Charleston è il ballo della New York di Al Capone, il ritmo di pericolose gangster maschili e di sbarazzini caschetti femminili. Siamo negli anni Venti. Per noi però, pur restando negli anni Venti, Charleston è Mondello: lo stabilimento balneare è senz’altro, nell’immaginario palermitano e non solo, il cuore della suggestiva baia compresa tra Monte Pellegrino e Capo Gallo. Oggi ci si va a cena, a gustare l’atmosfera di un secolo fa, respirare la raffinatezza dell’antica buona società palermitana, apprezzare una cucina che non può che valorizzare quel mare su cui lo stabilimento sembra galleggiare.
Fu prima un Milanese dall’occhio lungo, Luigi Scalia, a cogliere le potenzialità del posto, poi la stampa francese e infine una società belga che avviò nel 1913 i lavori del noto stabilimento, affidati allo sconosciuto architetto Rudolf Stualker su cui poco si sa. Il progetto doveva essere destinato alla belga Ostenda e forse a questo si devono le insolite palafitte su cui poggiano le cabine di questo eccentrico e imponente cuore di Mondello, che ancora oggi lo identifica nel mondo.
Fatto sta che, sulla scia dei bei più noti Ernesto Basile e Giuseppe Damiani Almeyda, impegnati a Palermo tra teatri, ville e villini, Mondello in pochi anni si arricchisce di architetture liberty che nulla hanno da invidiare a quelle della città. Al centro della baia, rimane però lo stabilimento che dal 1969 ospiterà la sede estiva del famoso ristorante Charleston (nato in pieno centro a Palermo e trasferitosi nel 2011 a Mondello nella villa, liberty ovviamente, dei Conti Bernard de la Gatinais). Col boom degli anni Sessanta, la clientela cambia, dall’antica nobiltà all’alta borghesia, ma lo stabilimento rimane comunque uno dei luoghi più prestigiosi della società palermitana. Nonostante il ristorante Charleston non sia più lì, la felliniana piattaforma sul mare circondata da cabine continua a essere indicata col suo nome. Oggi lo stabilimento ospita il ristorante “Alle terrazze”
Architetto semisconosciuto, ristorante originario altrove, monumentalità che stona un po’ col piccolo borgo, profumo di spensierati e vacanzieri tempi passati, fatto sta che questo posto offre tuttora la possibilità di cenare su una delle più straordinarie terrazze sul mare, in un’atmosfera formale ma non troppo.

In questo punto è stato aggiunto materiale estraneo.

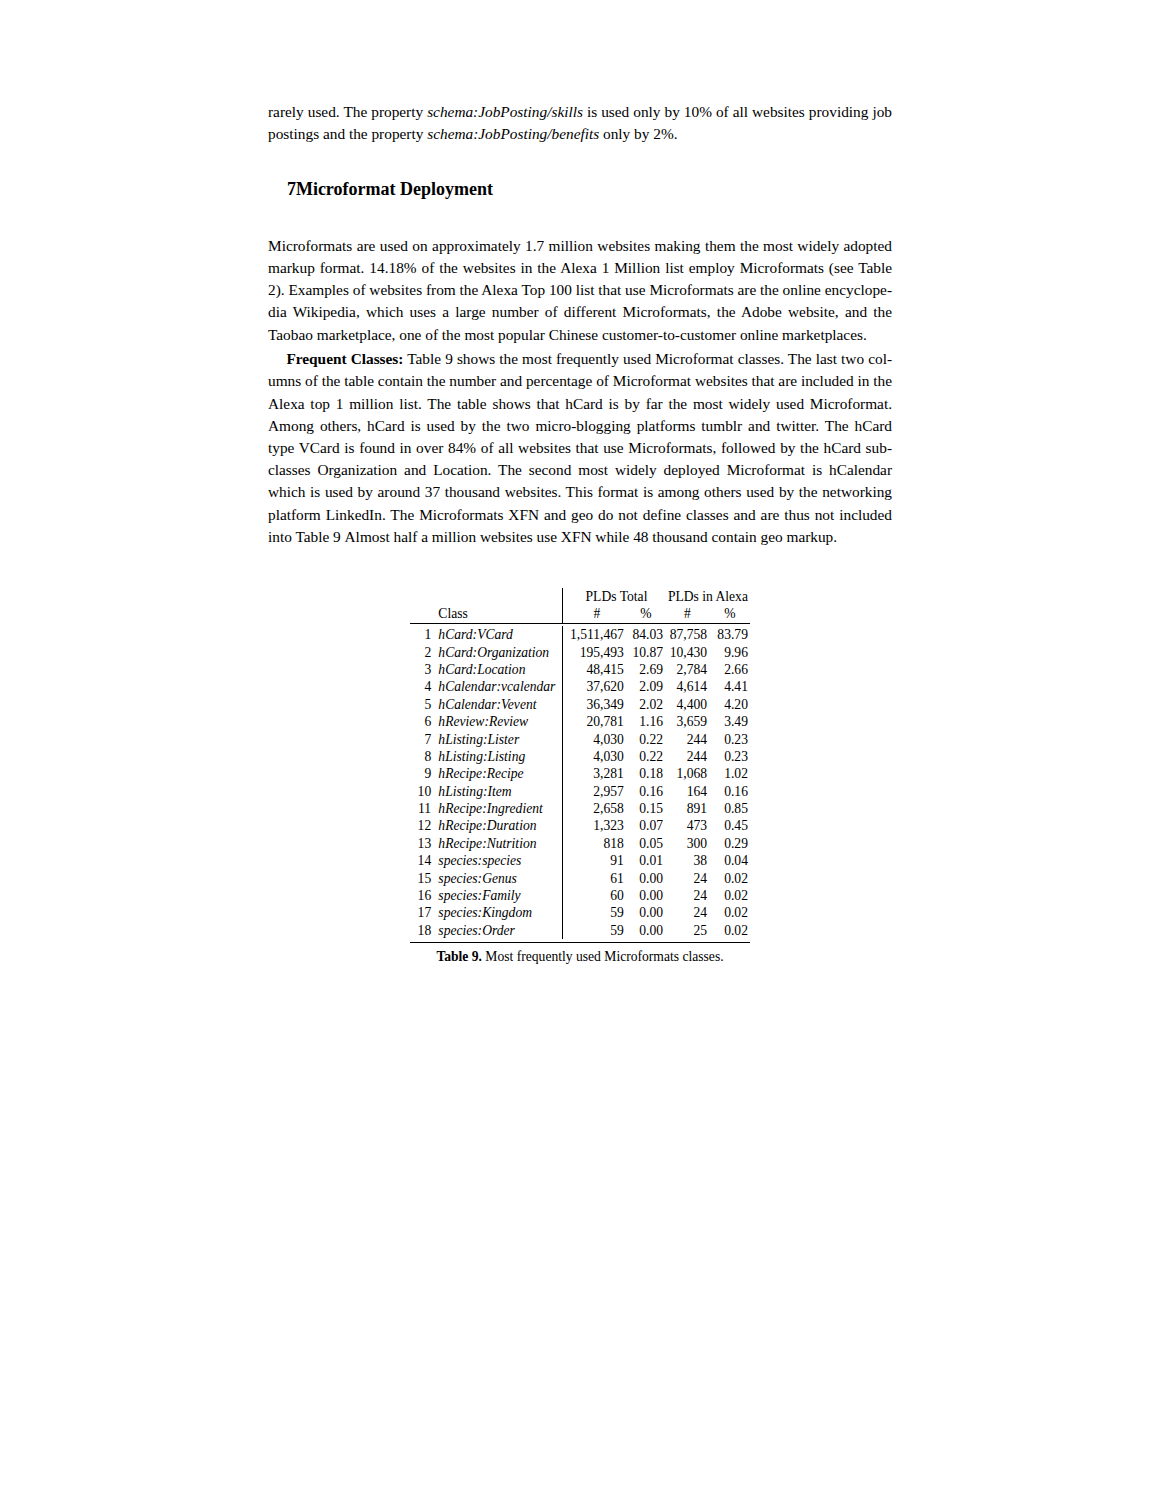rarely used. The property schema:JobPosting/skills is used only by 10% of all websites providing job postings and the property schema:JobPosting/benefits only by 2%.
7 Microformat Deployment
Microformats are used on approximately 1.7 million websites making them the most widely adopted markup format. 14.18% of the websites in the Alexa 1 Million list employ Microformats (see Table 2). Examples of websites from the Alexa Top 100 list that use Microformats are the online encyclopedia Wikipedia, which uses a large number of different Microformats, the Adobe website, and the Taobao marketplace, one of the most popular Chinese customer-to-customer online marketplaces.
Frequent Classes: Table 9 shows the most frequently used Microformat classes. The last two columns of the table contain the number and percentage of Microformat websites that are included in the Alexa top 1 million list. The table shows that hCard is by far the most widely used Microformat. Among others, hCard is used by the two micro-blogging platforms tumblr and twitter. The hCard type VCard is found in over 84% of all websites that use Microformats, followed by the hCard sub-classes Organization and Location. The second most widely deployed Microformat is hCalendar which is used by around 37 thousand websites. This format is among others used by the networking platform LinkedIn. The Microformats XFN and geo do not define classes and are thus not included into Table 9 Almost half a million websites use XFN while 48 thousand contain geo markup.
| | | PLDs Total | PLDs in Alexa |
| | Class | # | % | # | % |
| 1 | hCard:VCard | 1,511,467 | 84.03 | 87,758 | 83.79 |
| 2 | hCard:Organization | 195,493 | 10.87 | 10,430 | 9.96 |
| 3 | hCard:Location | 48,415 | 2.69 | 2,784 | 2.66 |
| 4 | hCalendar:vcalendar | 37,620 | 2.09 | 4,614 | 4.41 |
| 5 | hCalendar:Vevent | 36,349 | 2.02 | 4,400 | 4.20 |
| 6 | hReview:Review | 20,781 | 1.16 | 3,659 | 3.49 |
| 7 | hListing:Lister | 4,030 | 0.22 | 244 | 0.23 |
| 8 | hListing:Listing | 4,030 | 0.22 | 244 | 0.23 |
| 9 | hRecipe:Recipe | 3,281 | 0.18 | 1,068 | 1.02 |
| 10 | hListing:Item | 2,957 | 0.16 | 164 | 0.16 |
| 11 | hRecipe:Ingredient | 2,658 | 0.15 | 891 | 0.85 |
| 12 | hRecipe:Duration | 1,323 | 0.07 | 473 | 0.45 |
| 13 | hRecipe:Nutrition | 818 | 0.05 | 300 | 0.29 |
| 14 | species:species | 91 | 0.01 | 38 | 0.04 |
| 15 | species:Genus | 61 | 0.00 | 24 | 0.02 |
| 16 | species:Family | 60 | 0.00 | 24 | 0.02 |
| 17 | species:Kingdom | 59 | 0.00 | 24 | 0.02 |
| 18 | species:Order | 59 | 0.00 | 25 | 0.02 |
Table 9. Most frequently used Microformats classes.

L’ingresso onestamente intimidisce un po’ ma il sorriso rassicurante del personale tranquillizza subito il cliente. Si attraversa il grande salone, arredato con pezzi moderni di design (gran parte degli arredi originali fu portata a Villa Igiea dagli Alleati) che tuttavia non competono né litigano con la storia della struttura, e si rimane frastornati dalla bellezza della terrazza. Molti sono i locali che si fregiano di essere “sul mare” ma qui (dopotutto siamo su palafitte) l’espressione è usata davvero in senso letterale!
Notevole l’antipasto di crudi, il “plateau imperiale” con carpacci, tartare, gambi, scampi e ostriche, dal nome un po’ troppo altisonante che crea alte aspettative. Se ci si aspetta qualcosa di sovranamente plateale e teatrale, si rimane delusi ma l’antipasto risulta in realtà giusto nelle quantità e ottimo nella qualità freschissima della materia prima, rispettata e valorizzata.
Stessa attenzione per il secondo, una freschissima cernia all’acquapazza, consigliata dal personale, sempre attento senza essere invadente. Charme di Firriato ha chiuso il cerchio. Un po’ deludenti i dolci, vari e ben presentati nel carrello ma un po’ banali nella tipologia e nel gusto.
Tavoli distanziati, tovagliato impeccabile e servizio ottimo.
Prezzo alto, decisamente sopra la media (quasi cento euro a persona) che sarebbe spropositato se non si apprezzasse il contesto unico. Mangiare il mare sul mare. Ne vale la pena.